# [Goal of the exercise]
Strip out the pictures and transcribe the records that follow exactly.

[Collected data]
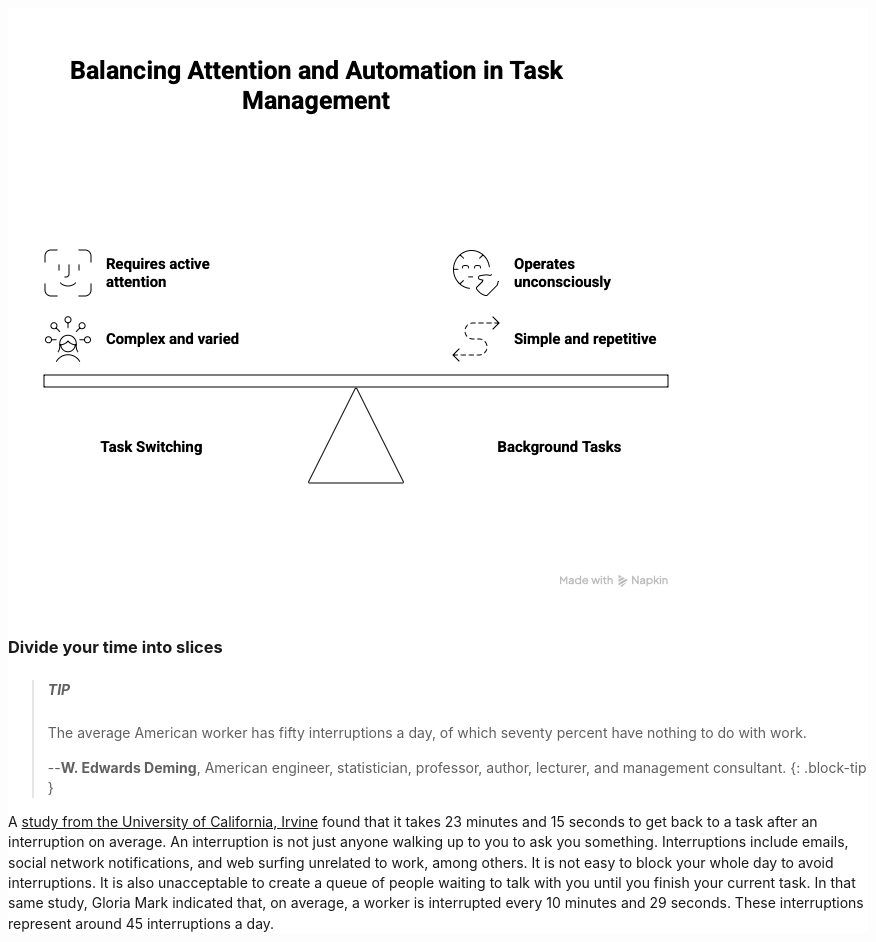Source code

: ![](/assets/chapters/chapter1/balancing_attention.png)


### Divide your time into slices

> ##### TIP
 >The average American worker has fifty interruptions a day, of which seventy percent have nothing to do with work.
> 
> --**W. Edwards Deming**, American engineer, statistician, professor, author, lecturer, and management consultant.
{: .block-tip }

A [study from the University of California, Irvine](https://www.ics.uci.edu/~gmark/chi08-mark.pdf) found that it takes 23 minutes and 15 seconds to get back to a task after an interruption on average. An interruption is not just anyone walking up to you to ask you something. Interruptions include emails, social network notifications, and web surfing unrelated to work, among others. It is not easy to block your whole day to avoid interruptions. It is also unacceptable to create a queue of people waiting to talk with you until you finish your current task. In that same study, Gloria Mark indicated that, on average, a worker is interrupted every 10 minutes and 29 seconds. These interruptions represent around 45 interruptions a day.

# [Result of this exercise]
Source code

: ![](/assets/chapters/chapter1/balancing_attention.png)


### Divide your time into slices

> ##### TIP
 >The average American worker has fifty interruptions a day, of which seventy percent have nothing to do with work.
> 
> --**W. Edwards Deming**, American engineer, statistician, professor, author, lecturer, and management consultant.
{: .block-tip }

A [study from the University of California, Irvine](https://www.ics.uci.edu/~gmark/chi08-mark.pdf) found that it takes 23 minutes and 15 seconds to get back to a task after an interruption on average. An interruption is not just anyone walking up to you to ask you something. Interruptions include emails, social network notifications, and web surfing unrelated to work, among others. It is not easy to block your whole day to avoid interruptions. It is also unacceptable to create a queue of people waiting to talk with you until you finish your current task. In that same study, Gloria Mark indicated that, on average, a worker is interrupted every 10 minutes and 29 seconds. These interruptions represent around 45 interruptions a day.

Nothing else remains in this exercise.